Question

An ionization chamber with parallel conducting plates as anode and cathode, has $5\times {{10}^{7}}$ electrons and the same number of singly charged positive ions per $c{{m}^{3}}$. The electrons are moving towards the anode with velocity 0.4 m/s. The current density from anode to cathode is $4\mu A{{m}^{-2}}$. The velocity of positive ions moving towards cathode is
$\text{A}\text{. }0.4m{{s}^{-1}}$
$\text{B}\text{. zero}$
$\text{C}\text{. 1}.6m{{s}^{-1}}$
$\text{D}\text{. }0.1m{{s}^{-1}}$

Answer 1

Hint: The current between the anode and the cathode is equal to sum of currents due the electrons and the positively charged ions.
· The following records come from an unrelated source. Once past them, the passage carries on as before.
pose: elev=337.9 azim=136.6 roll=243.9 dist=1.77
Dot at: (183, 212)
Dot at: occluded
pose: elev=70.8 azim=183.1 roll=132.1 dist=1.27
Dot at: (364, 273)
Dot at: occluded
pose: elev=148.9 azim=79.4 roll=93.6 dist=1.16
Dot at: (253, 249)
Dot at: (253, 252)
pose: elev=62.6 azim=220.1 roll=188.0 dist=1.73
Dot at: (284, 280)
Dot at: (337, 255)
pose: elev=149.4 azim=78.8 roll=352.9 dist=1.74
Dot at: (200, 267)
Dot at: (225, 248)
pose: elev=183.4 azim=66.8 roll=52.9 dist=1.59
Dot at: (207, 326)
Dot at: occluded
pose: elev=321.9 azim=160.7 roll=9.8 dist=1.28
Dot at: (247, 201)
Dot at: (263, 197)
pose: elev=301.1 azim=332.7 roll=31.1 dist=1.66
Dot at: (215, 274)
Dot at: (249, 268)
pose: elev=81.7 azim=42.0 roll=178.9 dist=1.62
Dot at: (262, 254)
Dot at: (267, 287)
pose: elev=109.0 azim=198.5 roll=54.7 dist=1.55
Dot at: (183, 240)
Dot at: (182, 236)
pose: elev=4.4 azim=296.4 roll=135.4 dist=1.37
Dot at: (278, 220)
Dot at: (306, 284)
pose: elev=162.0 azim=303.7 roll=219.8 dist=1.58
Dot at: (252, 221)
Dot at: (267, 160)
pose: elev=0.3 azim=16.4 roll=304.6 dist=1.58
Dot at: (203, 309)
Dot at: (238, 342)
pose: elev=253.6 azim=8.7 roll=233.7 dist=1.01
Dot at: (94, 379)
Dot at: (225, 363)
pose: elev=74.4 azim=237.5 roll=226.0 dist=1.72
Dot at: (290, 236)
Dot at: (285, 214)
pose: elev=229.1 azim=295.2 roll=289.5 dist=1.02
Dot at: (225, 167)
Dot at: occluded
Use the formula $i=neAv$ and find the currents due to both the charged particles. Current is equal to $\dfrac{i}{A}$. Using this, find the velocity of the positive ions.

Formula used:
 $i=neAv$

Complete step-by-step answer:
It is given that there are two conducting plates one as anode and the other as cathode. In an ionization chamber, an anode is a positively charged plate or plate that has higher potential. Therefore, the anode plate attracts the negatively charged particles, that are electrons.
On the other hand, cathode is a negatively charged plate or plate that has a lower potential. Therefore, the cathode plate attracts the positively charged ions.
Therefore, there will be flow of the electrons and the positive ions which will lead to a current. The current due singly charged particles is given as $i=neAv$, where n is the number of charged particles per unit volume, e is the charge of each particle, A is the area of cross section and v is the velocity of particles.
In this case, the total current will be the sum of the current due to the electrons (${{i}_{e}}$)and the positively charged ions (${{i}_{p}}$).
Here, n, e and A form both the current is the same. Therefore,
${{i}_{e}}=neA{{v}_{e}}$ and ${{i}_{p}}=neA{{v}_{p}}$.
Therefore, $i={{i}_{e}}+{{i}_{p}}=neA{{v}_{e}}+neA{{v}_{p}}$.
$\Rightarrow i=neA({{v}_{e}}+{{v}_{p}})$.
Current density is defined as the current per unit cross sectional area. Therefore, current density is equal to $\dfrac{i}{A}=ne({{v}_{e}}+{{v}_{p}})$ …. (i)
It is given that the current density is $4\mu A{{m}^{-2}}$.
It is also given that n = $5\times {{10}^{7}}c{{m}^{-3}}=5\times {{10}^{7}}\times {{\left( {{10}^{-2}}m \right)}^{-3}}=5\times {{10}^{3}}{{m}^{-3}}$.
e = $1.6\times {{10}^{-19}}C$ and ${{v}_{e}}=0.4m{{s}^{-1}}$.
Substitute the values in equation (i).
$\Rightarrow 4\mu =\left( 5\times {{10}^{13}} \right)\left( 1.6\times {{10}^{-19}} \right)(0.4+{{v}_{p}})$
$\Rightarrow \dfrac{\Rightarrow 4\times {{10}^{-6}}}{\left( 5\times {{10}^{13}} \right)\left( 1.6\times {{10}^{-19}} \right)}=(0.4+{{v}_{p}})$
$\Rightarrow (0.4+{{v}_{p}})=0.5$
$\Rightarrow {{v}_{p}}=0.1m{{s}^{-1}}$
This means that velocity of the positively charged ions is 0.1m/s.

So, the correct answer is “Option D”.

Note: Note that current is always measured in terms of positive charges. When electrons flow, we say the flow of electrons is the same as the flow of positrons with charge +e. Hence, we say that there is some current due the electrons in the opposite direction of their flow.